[[ SOURCE TEXT open ]]

One possibility that can be ruled out in the first reel is Jones’s former boss and full-time cad Daniel Cleaver. Though Hugh Grant has appeared in numerous films with Thompson, including an assist on her second Academy Award for adapting Jane Austen’s Sense and Sensibility, he wanted no part of reprising Cleaver in this film, but Thompson begs off any gossip by saying that “Hugh signed off long before I was ever in the picture.” Neither will she gossip about any sort of rift between her co-screenwriter Fielding and star Renée Zellweger, whom singletons were quick to note was left off the dedication page of the latest Bridget Jones novel while Grant remains.

“Working with Renée Zellweger is a joy,” Thompson responds. “She’s just a delightful person and bright and brilliant and sort of better at being Bridget than I can imagine anyone being. She’s got the capacity to act that slightly scatty thing, which she isn’t at all, actually, in herself.” What Thompson will engage in is what she jokingly calls the “shit work” of screenwriting and she’s as quick to point out her work on a draft of 2014’s dud reboot of “Annie” as she is to mention her best-adapted Oscar.

“Each time out of the gate,” she begins, “whether it’s a rewrite that’s completely discarded or even a film that never gets made, I learn something.” She goes on to describe her fondness for banging out that first draft, but applies the law of diminishing returns to the next fifteen. Still, she says she’s much fonder of writing today than she was when she won her Oscar for it and for her it all comes down to that nugget that can be gleaned after a long day in front of the computer. And that nugget in her latest script?

“I suppose it’s the feminism in a funny way,” she replies. “I’ve built in a great many gags about women’s rights marches bringing London to a crawl, but deep down I believe in all that stuff. I’d be right there marching along. I take it to heart incredibly and it’s something I’m proud to pass on to to my daughter… to all my daughters, really.” And so it goes in my own writing, or, more accurately, slipping down the Youtube rabbit hole when I should be writing only to stumble upon Thompson’s 1993 acceptance speech for her first Academy Award for her role in – come on, she’s earned it by this point, just for not having me thrown out – “Howards End.”

After placing a hand over her mouth in the audience and mouthing “oh my God” when her “Remains of the Day” co-star Anthony Hopkins calls her name, she cuts through the crowd in a sequined top with matching, sea-green pants, wide-legged so that the overall effect is a giant wave crashing over the Oscar podium and all the kinetic energy that image implies. She thanks her collaborators, mentions a “pressing debt” to E. M. Forster and then frets about whether she’ll have to “give back the money” she earned portraying the Edwardian bourgeoisie Margaret Schlegel.

And then she’s out with it: the nugget of her speech. “Finally, I would like if I may,” she says, unknitting her fingers and grabbing her new gold friend with both hands, “dedicate this Oscar to the heroism and the courage of women and to hope that it inspires the creation of more true screen heroines to represent them.”
Well-played, Ms. Thompson; very, very well-played.

[[ SOURCE TEXT closed ]]
[[ EXERCISE DATA open ]]

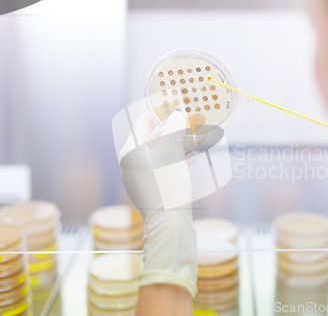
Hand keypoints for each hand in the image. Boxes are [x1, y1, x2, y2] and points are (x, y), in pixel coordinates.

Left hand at [118, 110, 197, 297]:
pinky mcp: (154, 190)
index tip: (172, 102)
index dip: (158, 111)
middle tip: (190, 119)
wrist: (170, 225)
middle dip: (173, 128)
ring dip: (179, 143)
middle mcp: (133, 164)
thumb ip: (173, 129)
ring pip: (162, 153)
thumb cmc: (167, 187)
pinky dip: (178, 158)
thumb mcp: (171, 153)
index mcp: (131, 152)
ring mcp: (143, 178)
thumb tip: (176, 114)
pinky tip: (192, 155)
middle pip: (153, 138)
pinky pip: (165, 167)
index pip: (142, 123)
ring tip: (197, 137)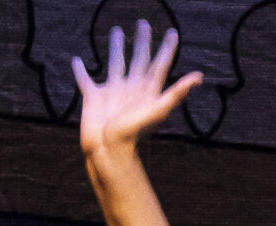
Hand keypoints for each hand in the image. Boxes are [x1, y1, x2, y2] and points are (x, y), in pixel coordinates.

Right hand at [73, 19, 200, 158]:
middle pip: (138, 59)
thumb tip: (199, 77)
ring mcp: (111, 92)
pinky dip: (80, 71)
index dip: (167, 49)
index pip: (160, 64)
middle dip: (142, 42)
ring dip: (115, 48)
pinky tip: (76, 61)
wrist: (107, 150)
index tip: (172, 33)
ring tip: (116, 31)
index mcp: (146, 90)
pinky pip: (85, 80)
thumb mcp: (158, 111)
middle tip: (142, 24)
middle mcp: (130, 88)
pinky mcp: (92, 97)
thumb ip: (176, 93)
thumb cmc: (133, 133)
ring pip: (114, 63)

[[ EXERCISE DATA closed ]]

WHAT THIS EXERCISE ASKS -
- 1) Answer these questions using the piece on Thompson:
(a) Which Jane Austen novel did Thompson adapt to earn her second Academy Award?
(b) What color were the pants Thompson wore when she accepted her 1993 award?
(c) Who called Thompson's name at that ceremony?
- 2) Update the piece on Thompson by writing out the stretch from "After placing a" through "bourgeoisie Margaret Schlegel." again, with "sea-green" changed to "emerald".
- 3) Decide whether each statement agrees with the piece on Thompson, answering yes or no and quoting the words that settle it:
(a) Hugh Grant agreed to play Daniel Cleaver again in this film.
(b) Thompson is fonder of writing now than when she won her Oscar for it.
(c) Thompson worked on a draft of the 2014 reboot of "Annie."

RESPONSES BY ITEM NUMBER -
- 1)
(a) Sense and Sensibility
(b) Sea-green
(c) Anthony Hopkins, her "Remains of the Day" co-star

- 2)
After placing a hand over her mouth in the audience and mouthing “oh my God” when her “Remains of the Day” co-star Anthony Hopkins calls her name, she cuts through the crowd in a sequined top with matching, emerald pants, wide-legged so that the overall effect is a giant wave crashing over the Oscar podium and all the kinetic energy that image implies. She thanks her collaborators, mentions a “pressing debt” to E. M. Forster and then frets about whether she’ll have to “give back the money” she earned portraying the Edwardian bourgeoisie Margaret Schlegel.

- 3)
(a) No: "he wanted no part of reprising Cleaver in this film"
(b) Yes: "she’s much fonder of writing today than she was when she won her Oscar for it"
(c) Yes: "her work on a draft of 2014’s dud reboot of “Annie”"